When Greg’s face formed on the little screen it didn’t match her memory of him. Free fall had swollen his cheeks, his eyes seemed enlarged, but even through the slightly distorted features he looked dispirited. Something she would never have imagined. She’d been a little bit afraid of him the other night. Physically he wasn’t exceptionally big, the same height as Adrian, but there’d been an impression of strength; the way he moved, clean and unhurried, knowing nothing would be in his way. And he’d never smiled, not meaning it anyway. Like he was only play-acting civilized. He’d seemed a very cold fish, hard. Which, on reflection, was an interesting kind of challenge. What would make him take notice of someone, respond with kindness? And if he did, how safe that person would feel with such a guardian angel.

“Miss Evans,” he said, expectant.

Julia wedged the cybofax into a fork on the gnarled branch in front of her, and put her boater back on. “Julia, please.”

“Julia. What can I do for you?”

“I called about the spoiler operation.”

“You can tell your grandfather I’ve got all the guilty furnace operators under custody, and the person who destreamed the microgee module squirts.”

Tell Grandpa, indeed. Like she was some sort of second-rate office messenger. “Oh, yah. Is Norman Knowles under sedation yet? Mr Tyo’s report said he put up quite a struggle.”

“How the bloody hell did you know that?”

“My executive code gives me access to all the security division communications.” She regretted saying it instantly, flinching inwardly at how pompous she must’ve sounded.

“Oh.

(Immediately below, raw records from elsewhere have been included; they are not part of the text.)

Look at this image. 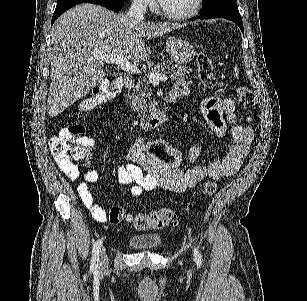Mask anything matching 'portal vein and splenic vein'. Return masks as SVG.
<instances>
[{
	"mask_svg": "<svg viewBox=\"0 0 307 301\" xmlns=\"http://www.w3.org/2000/svg\"><path fill=\"white\" fill-rule=\"evenodd\" d=\"M96 56L102 58L105 62H114V64H117V66H120V68H123L126 72H131V74L140 72L137 64H132V62L127 60L126 56H122V54H96ZM167 78V74H158V72H149L147 76V80H149L151 84H159L160 80H167Z\"/></svg>",
	"mask_w": 307,
	"mask_h": 301,
	"instance_id": "18ae733b",
	"label": "portal vein and splenic vein"
}]
</instances>
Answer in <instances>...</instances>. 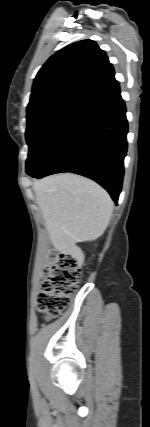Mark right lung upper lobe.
<instances>
[{"label":"right lung upper lobe","instance_id":"obj_1","mask_svg":"<svg viewBox=\"0 0 150 427\" xmlns=\"http://www.w3.org/2000/svg\"><path fill=\"white\" fill-rule=\"evenodd\" d=\"M118 82L105 52L92 40L56 52L38 72L27 114L52 105L82 107Z\"/></svg>","mask_w":150,"mask_h":427}]
</instances>
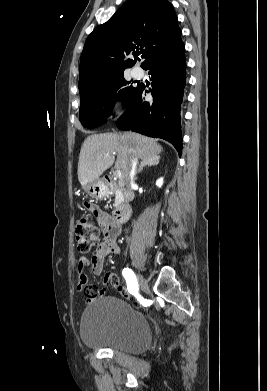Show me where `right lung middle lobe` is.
<instances>
[{"label": "right lung middle lobe", "instance_id": "1", "mask_svg": "<svg viewBox=\"0 0 267 391\" xmlns=\"http://www.w3.org/2000/svg\"><path fill=\"white\" fill-rule=\"evenodd\" d=\"M122 73L108 76L93 87L80 94L81 105L79 120L86 128H95L105 122L110 115L116 98H124L126 104L137 92L139 85L129 86ZM118 92V94H116Z\"/></svg>", "mask_w": 267, "mask_h": 391}]
</instances>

Well anyway, Knowles isn’t going to be any more trouble. It’s finished now, we’re due down in another six hours.”

“It isn’t finished, Greg.”

He frowned, inviting explanation.

She began to reel off her research findings, praying he wouldn’t think she was talking down to him. The girls at school always said she talked as though she was delivering a lecture. But he listened intently, not interrupting like most people.

“You discovered this yourself?” he asked when she’d finished, and there was definitely a tone of respect in his voice.

“Yah. The data was all there, it’s just a question of running the right search program.” Julia knew her cheeks would be red, but didn’t care.

“How much is the monolattice filament worth?” he asked.

“That’s what doesn’t make sense,” she admitted. “The total loss is only nine hundred thousand Eurofrancs.”

“And that bothers you?”

“Yah! It’s ridiculous. Why go to all that trouble? The memox spoiler works perfectly, there’s no need to add the monolattice filament to it.”

Greg didn’t exactly smile, but she could sense his tension easing. “Tell you,” he said, “I knew something about this spoiler operation was funny. You believe in intuition?” The question was sharp, as though the answer really mattered to him.

Julia forgot the tea plantation, the bark pressing into her back, muggy air. She felt real good talking to him like this, treated as an equal, not the patronized boss’s granddaughter, not a scatty teenage rich girl. Right now she was a real person, for the first time in a long time. Maybe the moment would stretch and stretch.